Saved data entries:
::::::::

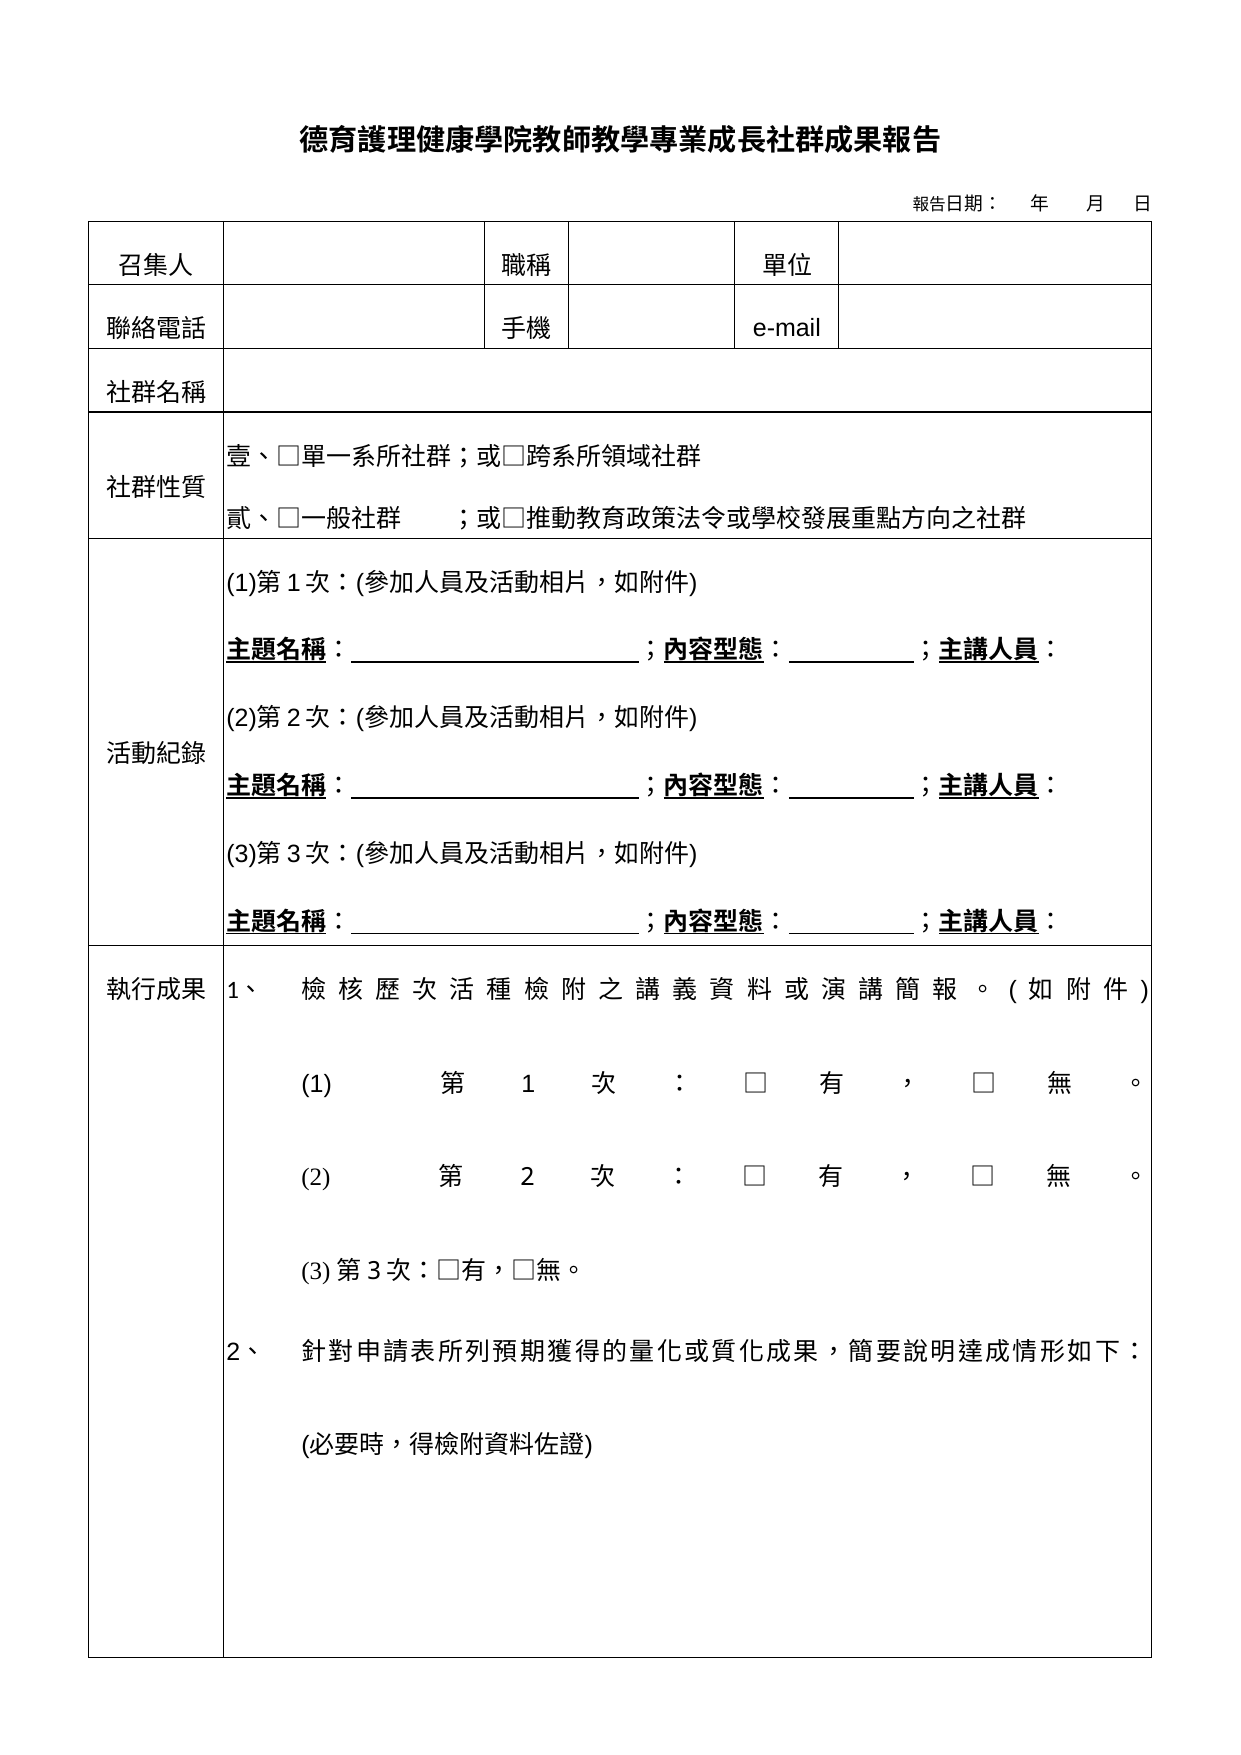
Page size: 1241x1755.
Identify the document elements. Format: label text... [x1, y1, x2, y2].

table_cell 社群名稱 [89, 349, 223, 411]
table_header 職稱 [485, 222, 568, 284]
text 報告日期： 年 月 日 [89, 158, 1152, 221]
table_cell [224, 285, 484, 348]
table_cell 活動紀錄 [89, 539, 223, 945]
table_cell 手機 [485, 285, 568, 348]
table_header [224, 222, 484, 284]
table_cell 執行成果 [89, 946, 223, 1657]
table_cell 檢核歷次活種檢附之講義資料或演講簡報。(如附件) (1) 第1次：□有，□無。 (2) 第2次：□有，□無。 (3) 第3次：□有，□無。 針對申請表所列預期獲得的量化或質化成果，簡要說明達成情形如下： (必要時，得檢附資料佐證) [224, 946, 1151, 1657]
table_cell [224, 349, 1151, 411]
table_cell 社群性質 [89, 413, 223, 537]
table_header 單位 [735, 222, 838, 284]
table_header [839, 222, 1151, 284]
table_cell e-mail [735, 285, 838, 348]
table_cell (1)第1次：(參加人員及活動相片，如附件) 主題名稱： ；內容型態： ；主講人員： (2)第2次：(參加人員及活動相片，如附件) 主題名稱： ；內容型態： ；主講人員： (3)第3次：(參加人員及活動相片，如附件) 主題名稱： ；內容型態： ；主講人員： [224, 539, 1151, 945]
table_cell [569, 285, 734, 348]
table_cell [839, 285, 1151, 348]
table_header 召集人 [89, 222, 223, 284]
text 德育護理健康學院教師教學專業成長社群成果報告 [89, 96, 1152, 158]
table_cell 聯絡電話 [89, 285, 223, 348]
table_header [569, 222, 734, 284]
table_cell 壹、□單一系所社群；或□跨系所領域社群 貳、□一般社群 ；或□推動教育政策法令或學校發展重點方向之社群 [224, 413, 1151, 537]
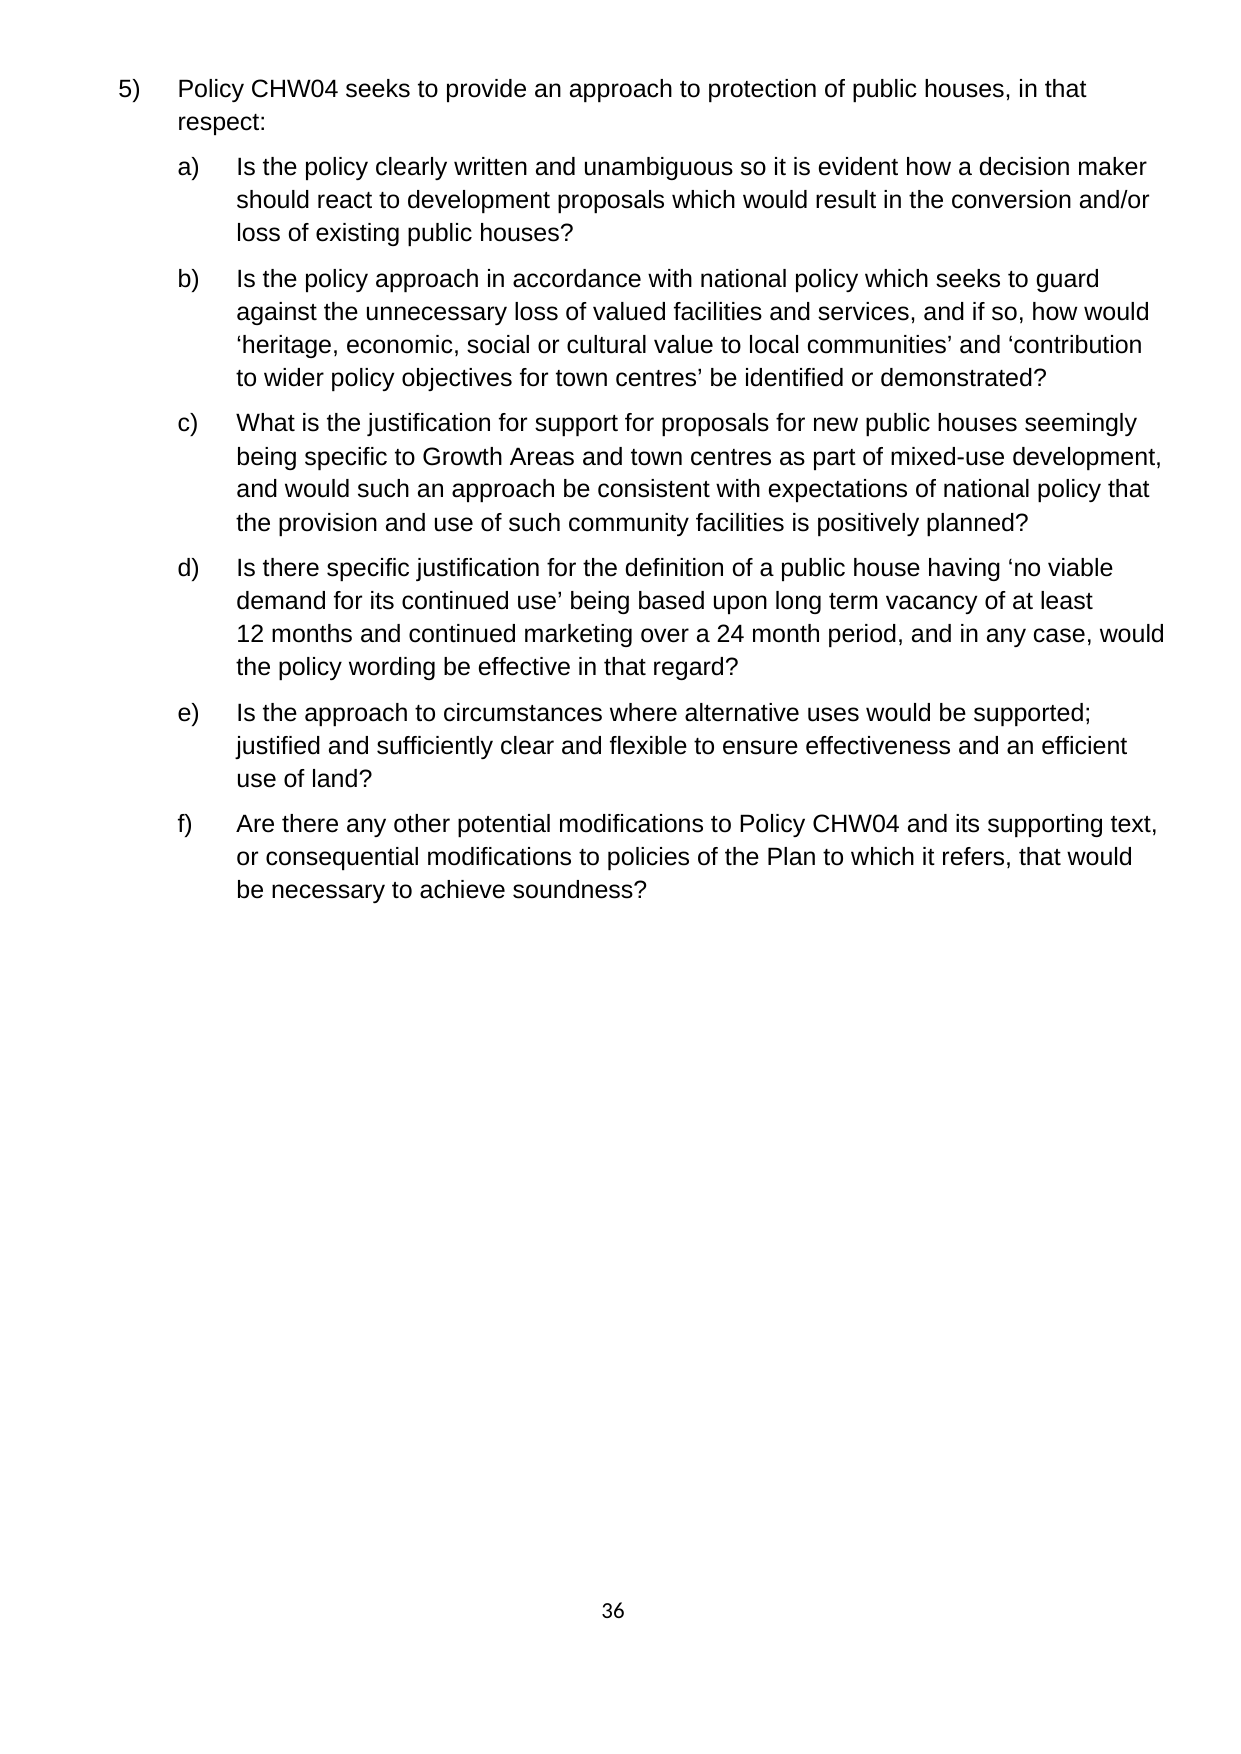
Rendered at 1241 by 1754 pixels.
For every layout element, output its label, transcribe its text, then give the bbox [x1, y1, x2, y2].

list Is the policy clearly written and unambiguous so it is evident how a decision maker should react to development proposals which would result in the conversion and/or loss of existing public houses? [177, 152, 1167, 247]
list What is the justification for support for proposals for new public houses seemingly being specific to Growth Areas and town centres as part of mixed-use development, and would such an approach be consistent with expectations of national policy that the provision and use of such community facilities is positively planned? [177, 408, 1167, 536]
list Is the approach to circumstances where alternative uses would be supported; justified and sufficiently clear and flexible to ensure effectiveness and an efficient use of land? [177, 698, 1167, 792]
list Policy CHW04 seeks to provide an approach to protection of public houses, in that respect: [118, 74, 1167, 136]
list Is the policy approach in accordance with national policy which seeks to guard against the unnecessary loss of valued facilities and services, and if so, how would ‘heritage, economic, social or cultural value to local communities’ and ‘contribution to wider policy objectives for town centres’ be identified or demonstrated? [177, 264, 1167, 392]
list Is there specific justification for the definition of a public house having ‘no viable demand for its continued use’ being based upon long term vacancy of at least 12 months and continued marketing over a 24 month period, and in any case, would the policy wording be effective in that regard? [177, 553, 1167, 681]
list Are there any other potential modifications to Policy CHW04 and its supporting text, or consequential modifications to policies of the Plan to which it refers, that would be necessary to achieve soundness? [177, 809, 1167, 904]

::::::::

§ Aim of the task:
List every line of the saved data entries above as a numbered list, skipping blank lines and leaving out the pictures.

§ Response to the exercise:
1. Page size: 1241x1755.
2. Identify the document elements. Format: label text... [x1, y1, x2, y2].
3. table_cell 社群名稱 [89, 349, 223, 411]
4. table_header 職稱 [485, 222, 568, 284]
5. text 報告日期： 年 月 日 [89, 158, 1152, 221]
6. table_cell [224, 285, 484, 348]
7. table_cell 活動紀錄 [89, 539, 223, 945]
8. table_cell 手機 [485, 285, 568, 348]
9. table_header [224, 222, 484, 284]
10. table_cell 執行成果 [89, 946, 223, 1657]
11. table_cell 檢核歷次活種檢附之講義資料或演講簡報。(如附件) (1) 第1次：□有，□無。 (2) 第2次：□有，□無。 (3) 第3次：□有，□無。 針對申請表所列預期獲得的量化或質化成果，簡要說明達成情形如下： (必要時，得檢附資料佐證) [224, 946, 1151, 1657]
12. table_cell [224, 349, 1151, 411]
13. table_cell 社群性質 [89, 413, 223, 537]
14. table_header 單位 [735, 222, 838, 284]
15. table_header [839, 222, 1151, 284]
16. table_cell e-mail [735, 285, 838, 348]
17. table_cell (1)第1次：(參加人員及活動相片，如附件) 主題名稱： ；內容型態： ；主講人員： (2)第2次：(參加人員及活動相片，如附件) 主題名稱： ；內容型態： ；主講人員： (3)第3次：(參加人員及活動相片，如附件) 主題名稱： ；內容型態： ；主講人員： [224, 539, 1151, 945]
18. table_cell [569, 285, 734, 348]
19. table_cell [839, 285, 1151, 348]
20. table_header 召集人 [89, 222, 223, 284]
21. text 德育護理健康學院教師教學專業成長社群成果報告 [89, 96, 1152, 158]
22. table_cell 聯絡電話 [89, 285, 223, 348]
23. table_header [569, 222, 734, 284]
24. table_cell 壹、□單一系所社群；或□跨系所領域社群 貳、□一般社群 ；或□推動教育政策法令或學校發展重點方向之社群 [224, 413, 1151, 537]
25. Rendered at 1241 by 1754 pixels.
26. For every layout element, output its label, transcribe its text, then give the bbox [x1, y1, x2, y2].
27. list Is the policy clearly written and unambiguous so it is evident how a decision maker should react to development proposals which would result in the conversion and/or loss of existing public houses? [177, 152, 1167, 247]
28. list What is the justification for support for proposals for new public houses seemingly being specific to Growth Areas and town centres as part of mixed-use development, and would such an approach be consistent with expectations of national policy that the provision and use of such community facilities is positively planned? [177, 408, 1167, 536]
29. list Is the approach to circumstances where alternative uses would be supported; justified and sufficiently clear and flexible to ensure effectiveness and an efficient use of land? [177, 698, 1167, 792]
30. list Policy CHW04 seeks to provide an approach to protection of public houses, in that respect: [118, 74, 1167, 136]
31. list Is the policy approach in accordance with national policy which seeks to guard against the unnecessary loss of valued facilities and services, and if so, how would ‘heritage, economic, social or cultural value to local communities’ and ‘contribution to wider policy objectives for town centres’ be identified or demonstrated? [177, 264, 1167, 392]
32. list Is there specific justification for the definition of a public house having ‘no viable demand for its continued use’ being based upon long term vacancy of at least 12 months and continued marketing over a 24 month period, and in any case, would the policy wording be effective in that regard? [177, 553, 1167, 681]
33. list Are there any other potential modifications to Policy CHW04 and its supporting text, or consequential modifications to policies of the Plan to which it refers, that would be necessary to achieve soundness? [177, 809, 1167, 904]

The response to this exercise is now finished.